» YOUR GOAL: Pick up the write-up on Haskell instance declaration errors after its final line and carry it forward.

» PAGE EXTRACT:
§
The compiler will pop out the error message.

test01.hs:4:10:
    Illegal instance declaration for `C String'
    (All instance types must be of the form (T t1 ... tn)
     where T is not a synonym.
     Use -XTypeSynonymInstances if you want to disable this.)
In the instance declaration for `C String'

What does it mean? Let’s try another run with much simpler type.

class C a where
    toString :: a -> String

instance C Int where
    toString = show

instance C Double where
    toString = show

main = do
    putStrLn $ toString (123::Int)
    putStrLn $ toString (123.123::Double)

What? it works very well.

Give another try. We replace String to [Char].

class C a where
    toString :: a -> String

instance C [Char] where
    toString = id

main = do
    putStrLn $ toString "Hello World"

But it still doesn’t work.

test03.hs:4:10:
    Illegal instance declaration for `C [Char]'
    (All instance types must be of the form (T a1 ... an)
     where a1 ... an are *distinct type variables*,
     and each type variable appears at most once in the instance head.
     Use -XFlexibleInstances if you want to disable this.)
§
» DATASET CONTENT:

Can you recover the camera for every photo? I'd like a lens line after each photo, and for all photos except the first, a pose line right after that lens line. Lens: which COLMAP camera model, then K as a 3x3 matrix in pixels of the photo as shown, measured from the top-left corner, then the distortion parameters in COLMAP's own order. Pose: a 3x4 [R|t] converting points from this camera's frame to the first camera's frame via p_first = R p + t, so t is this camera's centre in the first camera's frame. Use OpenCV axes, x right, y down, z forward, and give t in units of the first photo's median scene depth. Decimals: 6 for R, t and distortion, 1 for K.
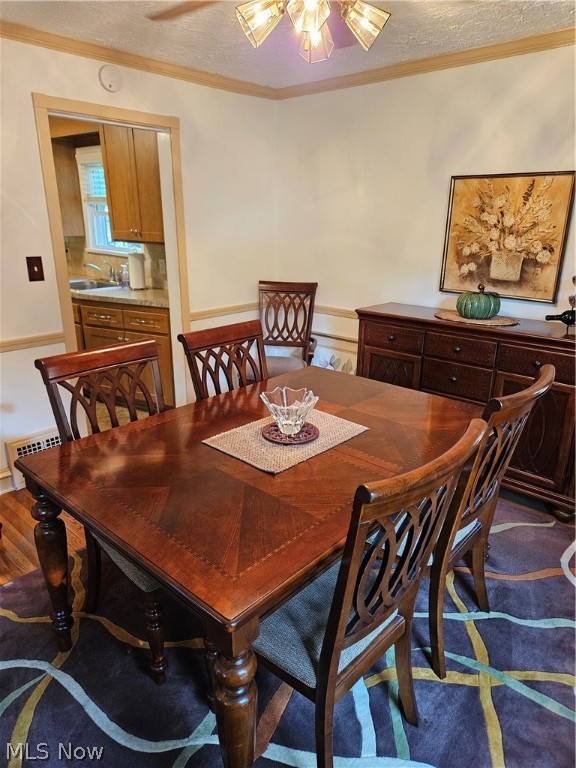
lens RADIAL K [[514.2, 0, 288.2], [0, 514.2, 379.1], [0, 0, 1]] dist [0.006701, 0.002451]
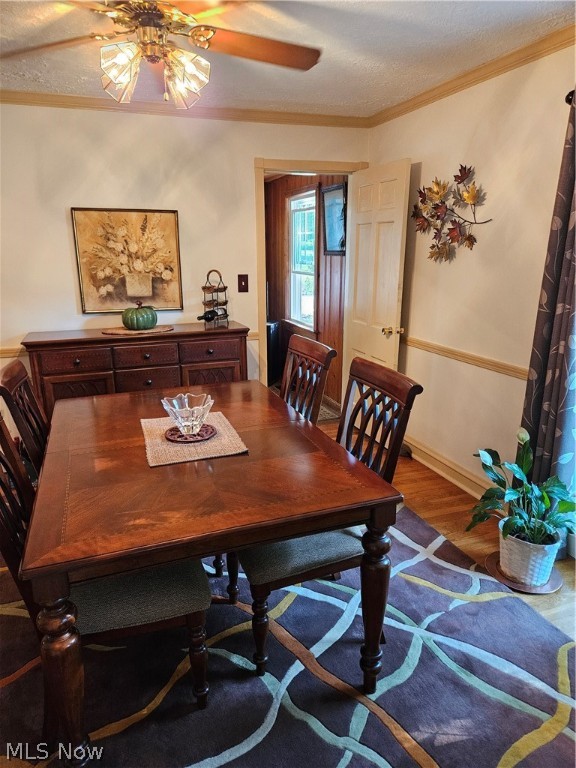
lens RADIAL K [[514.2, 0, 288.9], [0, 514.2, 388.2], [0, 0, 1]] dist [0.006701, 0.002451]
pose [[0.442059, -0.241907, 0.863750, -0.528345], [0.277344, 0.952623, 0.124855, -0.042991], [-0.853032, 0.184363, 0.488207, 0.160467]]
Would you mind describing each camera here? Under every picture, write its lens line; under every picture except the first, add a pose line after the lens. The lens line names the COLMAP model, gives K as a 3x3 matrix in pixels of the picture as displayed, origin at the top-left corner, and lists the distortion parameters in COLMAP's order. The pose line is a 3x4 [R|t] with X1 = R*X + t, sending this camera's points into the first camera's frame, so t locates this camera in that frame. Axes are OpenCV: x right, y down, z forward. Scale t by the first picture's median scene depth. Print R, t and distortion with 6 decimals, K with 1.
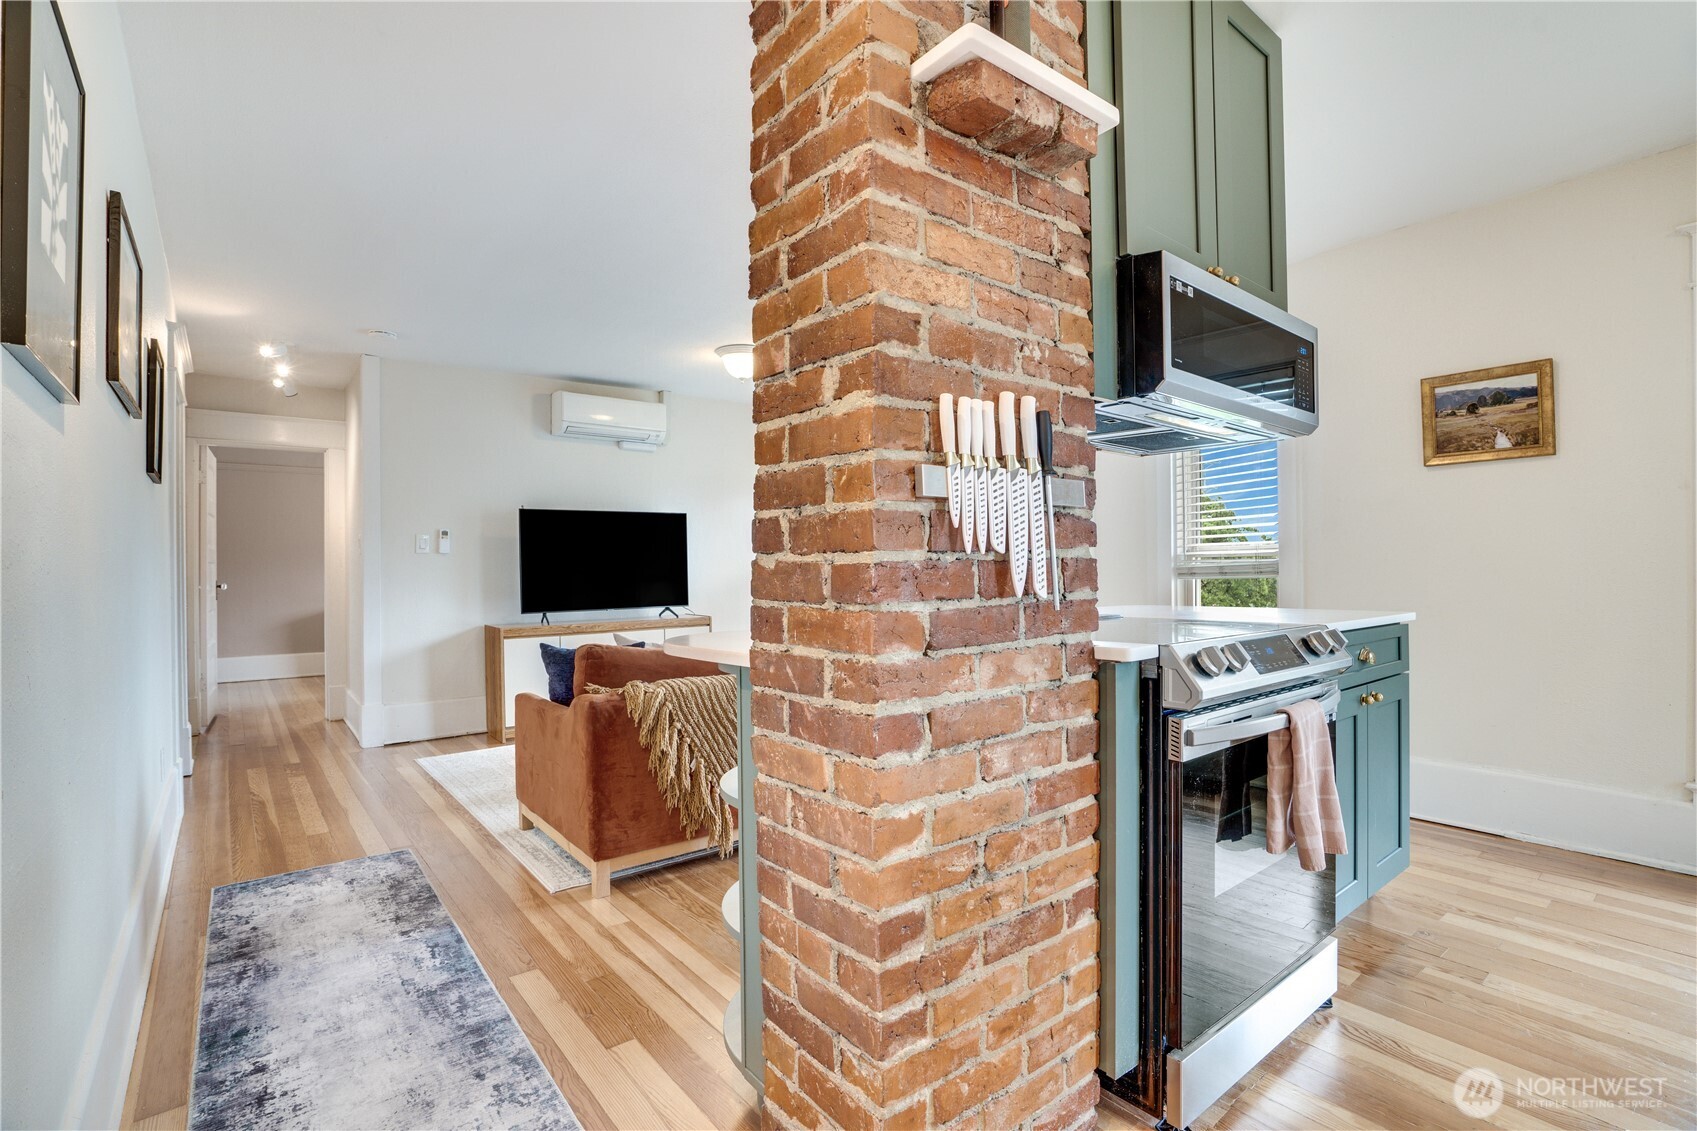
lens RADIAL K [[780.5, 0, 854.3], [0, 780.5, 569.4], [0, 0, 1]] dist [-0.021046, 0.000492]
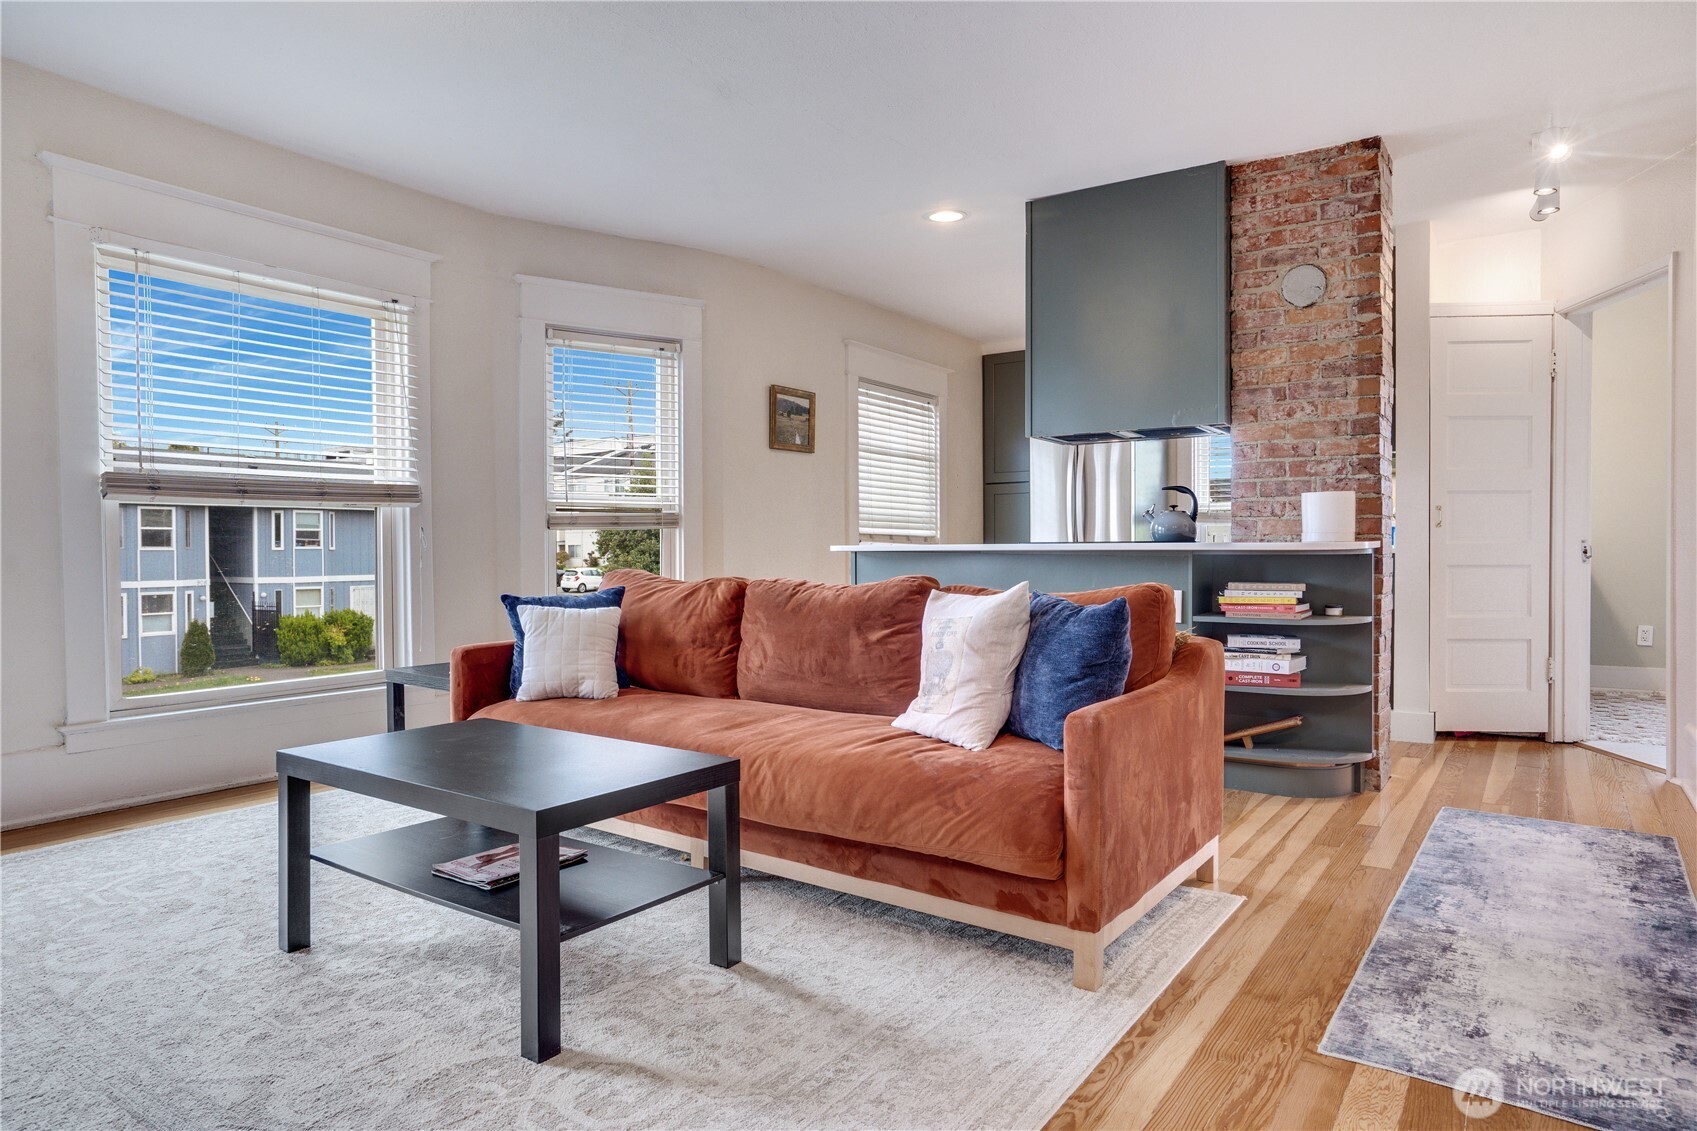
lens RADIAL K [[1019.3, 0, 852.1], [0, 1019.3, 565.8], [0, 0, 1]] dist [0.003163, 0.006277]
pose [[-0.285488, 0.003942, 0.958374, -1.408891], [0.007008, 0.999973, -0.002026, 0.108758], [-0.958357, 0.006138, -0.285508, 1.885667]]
§
» RESPONSE TO THIS EXERCISE:
In the instance declaration for `C [Char]'

Suprisingly, this does work.

class C a where
    toString :: a -> String

instance Show a => C [a] where
    toString = concat . (map show)

main = do
    putStrLn $ toString ([1,2,3,4]::[Int])

So the problem is not about list constructor []?

Let’s go to a simple cure directly. That is to add {-# LANGUAGE FlexibleInstances #-}, i.e. use FlexibleInstances GHC extension.

{-# LANGUAGE FlexibleInstances #-}
class C a where
    toString :: a -> String

instance C Int where
    toString = show

instance C Double where
    toString = show

instance C [Char] where
    toString = id

instance C [Int] where
    toString = concat . (map show)

main = do
    putStrLn $ toString (123::Int)
    putStrLn $ toString "Hello World"
    putStrLn $ toString ([1,2,3,4,5]::[Int])

That works for C [Char], but still doesn’t work for C String

{-# LANGUAGE FlexibleInstances #-}
class C a where
    toString :: a -> String

instance C String where
    toString = id

main = do
    putStrLn $ toString "Hello World"
test06.hs:5:10:
    Illegal instance declaration for `C String'
    (All instance types must be of the form (T t1 ... tn)
     where T is not a synonym.
     Use -XTypeSynonymInstances if you want to disable this.)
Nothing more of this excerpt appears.